[Collection entries]
*** Block opens ***

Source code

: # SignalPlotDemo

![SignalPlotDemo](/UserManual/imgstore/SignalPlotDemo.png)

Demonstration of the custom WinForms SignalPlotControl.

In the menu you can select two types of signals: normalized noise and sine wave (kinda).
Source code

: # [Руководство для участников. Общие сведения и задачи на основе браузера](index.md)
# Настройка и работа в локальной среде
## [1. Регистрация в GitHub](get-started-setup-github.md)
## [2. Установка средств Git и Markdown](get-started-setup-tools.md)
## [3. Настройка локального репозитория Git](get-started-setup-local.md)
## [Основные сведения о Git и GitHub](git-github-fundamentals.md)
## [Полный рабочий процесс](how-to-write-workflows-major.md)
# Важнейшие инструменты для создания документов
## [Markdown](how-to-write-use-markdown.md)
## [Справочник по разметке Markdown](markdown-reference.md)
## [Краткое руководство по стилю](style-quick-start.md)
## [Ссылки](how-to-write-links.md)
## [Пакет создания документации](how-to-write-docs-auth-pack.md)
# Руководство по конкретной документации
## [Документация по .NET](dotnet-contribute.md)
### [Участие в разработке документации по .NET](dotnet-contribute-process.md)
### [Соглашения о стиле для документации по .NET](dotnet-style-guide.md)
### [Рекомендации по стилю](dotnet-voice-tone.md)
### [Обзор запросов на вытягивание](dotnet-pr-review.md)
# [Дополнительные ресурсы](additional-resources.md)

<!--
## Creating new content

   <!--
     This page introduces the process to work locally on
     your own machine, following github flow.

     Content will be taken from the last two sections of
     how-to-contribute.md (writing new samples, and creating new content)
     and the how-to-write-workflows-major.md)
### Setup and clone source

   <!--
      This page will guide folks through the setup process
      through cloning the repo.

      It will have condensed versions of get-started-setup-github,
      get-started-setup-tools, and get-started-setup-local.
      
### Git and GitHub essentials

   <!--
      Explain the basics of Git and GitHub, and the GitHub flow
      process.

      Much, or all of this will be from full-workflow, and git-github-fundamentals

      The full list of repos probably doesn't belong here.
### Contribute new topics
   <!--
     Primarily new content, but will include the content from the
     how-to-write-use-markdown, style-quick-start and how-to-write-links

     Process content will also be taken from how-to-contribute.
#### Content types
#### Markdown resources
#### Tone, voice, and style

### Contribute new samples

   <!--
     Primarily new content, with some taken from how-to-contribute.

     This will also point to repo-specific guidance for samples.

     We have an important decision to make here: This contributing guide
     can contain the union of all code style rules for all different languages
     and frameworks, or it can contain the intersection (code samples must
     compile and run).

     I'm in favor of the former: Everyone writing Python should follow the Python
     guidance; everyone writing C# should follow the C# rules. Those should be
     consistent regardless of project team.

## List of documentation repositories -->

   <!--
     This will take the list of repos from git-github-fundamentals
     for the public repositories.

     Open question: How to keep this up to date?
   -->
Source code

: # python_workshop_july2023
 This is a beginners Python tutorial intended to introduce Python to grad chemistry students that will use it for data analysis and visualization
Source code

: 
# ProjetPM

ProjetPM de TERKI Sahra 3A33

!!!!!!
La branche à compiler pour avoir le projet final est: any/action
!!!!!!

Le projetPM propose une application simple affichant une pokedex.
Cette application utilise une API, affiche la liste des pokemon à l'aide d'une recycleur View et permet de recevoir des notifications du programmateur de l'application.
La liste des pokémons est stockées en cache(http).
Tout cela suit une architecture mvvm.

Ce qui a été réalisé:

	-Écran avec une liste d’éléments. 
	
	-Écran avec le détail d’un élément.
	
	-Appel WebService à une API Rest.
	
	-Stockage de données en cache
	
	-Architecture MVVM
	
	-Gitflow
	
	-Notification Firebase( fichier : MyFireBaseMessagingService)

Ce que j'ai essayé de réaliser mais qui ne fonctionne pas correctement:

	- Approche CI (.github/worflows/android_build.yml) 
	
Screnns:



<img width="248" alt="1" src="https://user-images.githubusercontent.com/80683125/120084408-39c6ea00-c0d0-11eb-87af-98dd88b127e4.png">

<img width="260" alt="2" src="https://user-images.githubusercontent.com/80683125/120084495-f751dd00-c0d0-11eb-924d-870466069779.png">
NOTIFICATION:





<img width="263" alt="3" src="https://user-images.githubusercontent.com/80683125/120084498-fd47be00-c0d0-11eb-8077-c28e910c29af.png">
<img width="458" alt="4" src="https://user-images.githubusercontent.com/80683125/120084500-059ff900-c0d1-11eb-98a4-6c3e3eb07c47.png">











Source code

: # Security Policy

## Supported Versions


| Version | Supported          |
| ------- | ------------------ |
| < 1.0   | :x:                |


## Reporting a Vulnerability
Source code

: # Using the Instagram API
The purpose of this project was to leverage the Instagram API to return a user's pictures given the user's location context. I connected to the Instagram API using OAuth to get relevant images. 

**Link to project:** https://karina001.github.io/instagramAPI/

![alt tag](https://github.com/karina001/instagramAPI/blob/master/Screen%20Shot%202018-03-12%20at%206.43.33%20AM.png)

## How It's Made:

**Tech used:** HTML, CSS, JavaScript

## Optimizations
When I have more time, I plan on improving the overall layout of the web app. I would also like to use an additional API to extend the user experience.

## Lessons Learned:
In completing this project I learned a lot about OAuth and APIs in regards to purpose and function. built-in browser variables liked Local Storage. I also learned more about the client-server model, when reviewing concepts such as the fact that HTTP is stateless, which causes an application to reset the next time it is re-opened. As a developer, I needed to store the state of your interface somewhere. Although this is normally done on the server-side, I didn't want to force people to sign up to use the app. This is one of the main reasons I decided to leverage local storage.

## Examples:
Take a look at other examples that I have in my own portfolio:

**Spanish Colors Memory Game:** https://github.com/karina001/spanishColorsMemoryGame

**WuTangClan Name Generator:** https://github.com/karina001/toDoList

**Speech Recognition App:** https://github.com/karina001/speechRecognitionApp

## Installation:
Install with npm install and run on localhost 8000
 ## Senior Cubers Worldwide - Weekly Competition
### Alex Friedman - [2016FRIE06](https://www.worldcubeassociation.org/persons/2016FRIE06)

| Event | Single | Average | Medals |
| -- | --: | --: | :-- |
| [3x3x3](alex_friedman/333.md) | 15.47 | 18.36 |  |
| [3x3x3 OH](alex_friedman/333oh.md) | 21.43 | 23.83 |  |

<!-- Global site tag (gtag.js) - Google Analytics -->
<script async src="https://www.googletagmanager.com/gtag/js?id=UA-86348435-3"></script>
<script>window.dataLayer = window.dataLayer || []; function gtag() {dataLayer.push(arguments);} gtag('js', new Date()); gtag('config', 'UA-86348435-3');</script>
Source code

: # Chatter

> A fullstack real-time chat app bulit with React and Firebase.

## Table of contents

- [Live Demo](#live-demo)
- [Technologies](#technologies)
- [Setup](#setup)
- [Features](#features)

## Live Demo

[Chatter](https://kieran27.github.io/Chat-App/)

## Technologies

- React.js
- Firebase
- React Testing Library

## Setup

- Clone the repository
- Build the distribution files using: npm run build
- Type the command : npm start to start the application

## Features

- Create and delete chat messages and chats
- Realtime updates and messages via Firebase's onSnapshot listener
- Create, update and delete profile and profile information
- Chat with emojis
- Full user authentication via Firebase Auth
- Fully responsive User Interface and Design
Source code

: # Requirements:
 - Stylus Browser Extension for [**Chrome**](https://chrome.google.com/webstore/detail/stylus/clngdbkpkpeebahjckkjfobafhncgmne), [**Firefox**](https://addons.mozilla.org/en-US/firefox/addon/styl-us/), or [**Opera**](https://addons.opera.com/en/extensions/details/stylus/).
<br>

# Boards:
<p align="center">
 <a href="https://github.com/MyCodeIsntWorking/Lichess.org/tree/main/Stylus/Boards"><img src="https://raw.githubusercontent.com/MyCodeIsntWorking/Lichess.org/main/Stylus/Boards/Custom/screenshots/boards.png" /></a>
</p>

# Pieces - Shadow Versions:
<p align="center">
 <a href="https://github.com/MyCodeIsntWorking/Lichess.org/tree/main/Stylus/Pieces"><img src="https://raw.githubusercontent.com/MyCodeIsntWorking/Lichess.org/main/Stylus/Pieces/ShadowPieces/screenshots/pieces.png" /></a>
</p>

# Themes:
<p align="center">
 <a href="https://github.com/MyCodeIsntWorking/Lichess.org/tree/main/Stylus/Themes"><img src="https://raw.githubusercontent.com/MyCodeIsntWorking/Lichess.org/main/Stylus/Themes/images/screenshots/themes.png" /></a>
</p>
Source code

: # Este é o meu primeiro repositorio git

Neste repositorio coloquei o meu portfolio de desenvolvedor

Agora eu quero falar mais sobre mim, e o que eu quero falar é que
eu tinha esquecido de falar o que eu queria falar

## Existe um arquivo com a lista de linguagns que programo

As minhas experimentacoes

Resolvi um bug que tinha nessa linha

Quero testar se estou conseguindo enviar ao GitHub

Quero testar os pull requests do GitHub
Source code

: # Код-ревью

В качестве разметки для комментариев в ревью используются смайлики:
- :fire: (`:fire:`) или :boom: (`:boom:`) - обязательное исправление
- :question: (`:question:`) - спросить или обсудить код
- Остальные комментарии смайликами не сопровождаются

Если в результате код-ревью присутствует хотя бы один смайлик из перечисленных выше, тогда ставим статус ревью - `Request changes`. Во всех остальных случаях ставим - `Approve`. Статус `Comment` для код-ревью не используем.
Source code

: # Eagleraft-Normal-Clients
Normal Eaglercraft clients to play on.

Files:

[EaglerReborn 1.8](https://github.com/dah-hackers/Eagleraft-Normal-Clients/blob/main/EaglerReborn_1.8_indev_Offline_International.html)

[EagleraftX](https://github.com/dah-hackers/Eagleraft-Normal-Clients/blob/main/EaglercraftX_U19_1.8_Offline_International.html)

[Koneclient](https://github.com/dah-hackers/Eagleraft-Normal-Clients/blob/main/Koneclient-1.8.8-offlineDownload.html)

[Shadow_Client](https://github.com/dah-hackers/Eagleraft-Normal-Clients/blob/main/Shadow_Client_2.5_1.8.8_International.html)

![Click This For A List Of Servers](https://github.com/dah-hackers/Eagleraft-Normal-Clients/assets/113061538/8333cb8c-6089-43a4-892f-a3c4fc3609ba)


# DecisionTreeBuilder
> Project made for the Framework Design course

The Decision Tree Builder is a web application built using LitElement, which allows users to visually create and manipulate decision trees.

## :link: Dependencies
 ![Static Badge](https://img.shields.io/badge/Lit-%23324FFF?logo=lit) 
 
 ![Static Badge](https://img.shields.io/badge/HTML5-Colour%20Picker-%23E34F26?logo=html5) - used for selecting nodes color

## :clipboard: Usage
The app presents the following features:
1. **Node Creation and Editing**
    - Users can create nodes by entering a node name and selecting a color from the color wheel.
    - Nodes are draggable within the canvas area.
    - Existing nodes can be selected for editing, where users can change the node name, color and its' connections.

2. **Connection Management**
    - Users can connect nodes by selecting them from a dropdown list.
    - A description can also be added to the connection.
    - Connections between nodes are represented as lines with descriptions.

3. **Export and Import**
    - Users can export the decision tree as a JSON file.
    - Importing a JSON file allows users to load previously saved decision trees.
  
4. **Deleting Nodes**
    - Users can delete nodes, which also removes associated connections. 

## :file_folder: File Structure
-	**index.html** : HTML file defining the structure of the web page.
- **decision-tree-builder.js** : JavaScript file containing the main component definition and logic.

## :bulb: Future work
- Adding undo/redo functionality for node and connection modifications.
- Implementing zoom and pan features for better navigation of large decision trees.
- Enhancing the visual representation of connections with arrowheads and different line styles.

*** Block closes ***

Using the entries above, repeat only the lines from the one containing "## Technologies" through the one containing "- Chat with emojis", end lines included.

== Exercise result ==
## Technologies

- React.js
- Firebase
- React Testing Library

## Setup

- Clone the repository
- Build the distribution files using: npm run build
- Type the command : npm start to start the application

## Features

- Create and delete chat messages and chats
- Realtime updates and messages via Firebase's onSnapshot listener
- Create, update and delete profile and profile information
- Chat with emojis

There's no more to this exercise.